Ahmad menolak penerapan pasal terkait hoaks, menyebar kebencian, permusuhan dan SARA, serta pasal pencemaran nama baik, ataupun pasal lain yang tidak relevan.

“Karena ini terkait materi gugatan, yang sudah disampaikan oleh klien kami lewat pengadilan,” tambahnya.

Gugatan ini bahkan mempersoalkan ijazah Jokowi sejak bangku sekolah dasar. PN Jakarta Pusat sendiri, menurut jadwal akan menyelenggarakan sidang perdana kasus ini pada 18 Oktober 2022.

Sebaiknya Tutup Polemik

Peneliti Pusat Riset Politik, Badan Riset dan Inovasi Nasional (BRIN), Wasisto Raharjo Jati, SIP, MA., dalam wawancaranya bersama VOAIndonesia meminta publik berpikir cerdas.
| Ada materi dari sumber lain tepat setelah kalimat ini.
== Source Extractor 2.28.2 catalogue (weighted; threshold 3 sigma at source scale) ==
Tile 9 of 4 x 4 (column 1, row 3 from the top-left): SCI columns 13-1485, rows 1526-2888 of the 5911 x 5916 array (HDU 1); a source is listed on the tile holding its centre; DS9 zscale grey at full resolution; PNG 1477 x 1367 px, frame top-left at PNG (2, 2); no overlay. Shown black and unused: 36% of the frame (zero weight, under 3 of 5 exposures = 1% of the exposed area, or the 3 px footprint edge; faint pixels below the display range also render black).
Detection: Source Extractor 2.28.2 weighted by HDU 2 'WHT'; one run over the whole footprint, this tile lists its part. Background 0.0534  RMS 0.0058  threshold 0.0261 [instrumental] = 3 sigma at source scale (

“Saya pikir, publik perlu cerdas dan rasional dalam menghadapi polemik. Seharusnya kalau soal ijazah, apalagi itu disangkutpautkan dengan nama perguruan tinggi ternama, publik seharusnya sudah paham nama besar dan kredibilitas perguruan tinggi yang bersangkutan,” ujar Wasisto. Rabu (12/10/2022).

Wasisto setuju, kemungkinan kasus ini muncul terkait dengan tahun politik 2024. Dia menilai, isu seputar identitas Jokowi adalah isu klasik yang terus diputar kembali menjelang masuk tahun politik.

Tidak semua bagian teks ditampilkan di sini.